--- GIVEN TEXT ---
↓↓↓
If you’ve been following my blog for a while, you’ll know that I live in the crazed and chaotic D.C. area most of the time, but steal away for a few precious months each year to my family’s old farmhouse in New Hampshire. Here I shed my usual roles and responsibilities and am able to simply be — a human being rather than a human doing, as they say.

While I’m usually alone, my nephew and his four teenagers come each summer for one of my favorite times of the year — a month of jigsaw puzzles and art projects, early-morning ice cream and late-night board games, swims in the river and croquet on the lawn. And piles: piles of dirty clothes on the floor, piles of shoes by the door, piles of dishes in the sink, and piles of books everywhere. Kind of like my place at home, come to think of it, but on a smaller scale.

Quality Time

Midway through their visit, I’ve been gifted with a rare quiet morning. All the kids are upstairs reading books, of all things.
↑↑↑
--- DATA TO EXAMINE ---
↓↓↓
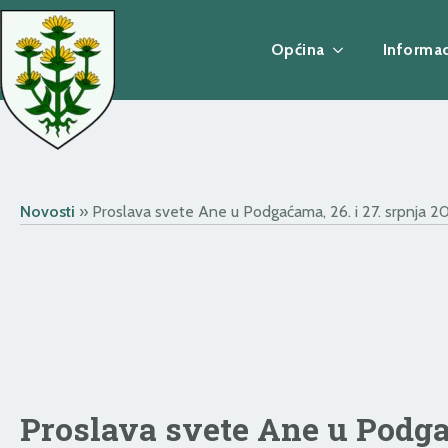
Općina
Informac
Novosti
»
Proslava svete Ane u Podgaćama, 26. i 27. srpnja 2
Proslava svete Ane u Podgać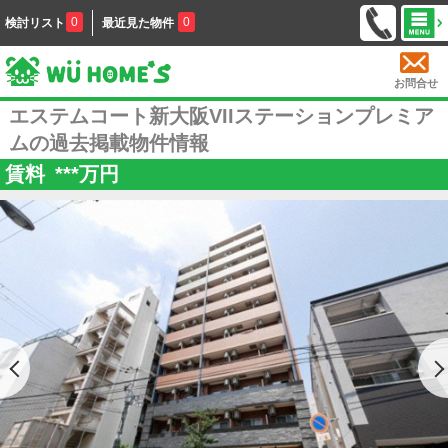
0
0
検討リスト
最近見た物件
お問合せ
エステムコート新大阪VIIステーションプレミア
ムの過去掲載物件情報
賃料
***
万円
↑↑↑
--- TASKS TO COMPLETE ---
1. In the blog post about the New Hampshire farmhouse, who comes to stay there each summer?
2. Write the next part of the blog post about summers at the New Hampshire farmhouse, picking up after its last sentence.

--- EXPECTED RESPONSES ---
1. The writer's nephew and his four teenagers come for a month each summer.

2.
My first order of business was to relocate three house mice that I caught in live traps overnight. I’ve read that you must put three to five miles between the critters and your house or they might somehow find their way back. This is hard to believe, but I’m not going to question it. We have an all-out invasion this year, and I’ve only begun to fight.

I drove the wide-eyed traumatized mice three miles up a narrow winding road on the far side of the Ashuelot River (can they swim across rivers?) and found what looks like a good spot to begin my resettlement project, featuring lots of brush and a seed-rich meadow on one side of the road, and the river on the other. After I had introduced the migrants to their new home and left them a hearty breakfast of birdseed, I went wading in the river and perched on a sun-warmed boulder to contemplate my blessings.

Once home, I fed the wild birds, boiled some sugar water for the hummers, and scattered sunflower seeds on the deck for the chipmunks. (And I wonder why I have mice!!)

Chipmunk Investigates Mouse Prison

Once the outside creatures were taken care of, I cut up four perfectly ripe mangos and made a jug of iced tea for the inside creatures when they emerge. Now for some quality deck time with my bird book and journal, binoculars, and Father Richard Rohr’s book, Simplicity: The Freedom of Letting Go. After a week of spotty internet coverage, I am indeed learning to let go and just breathe. I have no idea what that man donald trump is tweeting, and I don’t care.

Peace.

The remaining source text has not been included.